* _Exercise brief_:
According to the biography of Daphne Bloomer below, how long did she attend the University of Oklahoma before deciding to pursue acting?

* _Quoted passage_:
※ ※ ※

- Born: April 23, 1973 (age 52) Oklahoma City, Oklahoma, U.S.
- Education: University of California, Los Angeles (BA)
- Occupation: Actress
- Known for: Days of Our Lives

= Daphne Bloomer =

American actress

Daphne Bloomer (born April 23, 1973) is an American actress known for appearing on the soap opera Days of Our Lives.

== Early life and education ==
Bloomer was born and raised in Oklahoma City. She attended the University of Oklahoma for two weeks before deciding to pursue a career in acting. She relocated to Los Angeles, where she enrolled at the University of California, Los Angeles, earning a Bachelor of Arts degree in theatre.

※ ※ ※

* _Dataset records_:
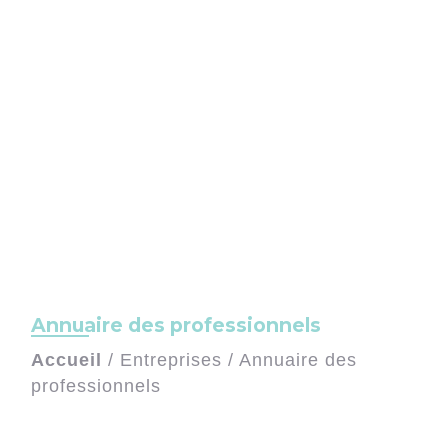
Annuaire des professionnels
Accueil
/
Entreprises
/
Annuaire des
professionnels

※ ※ ※

* _Your response_:
Two weeks.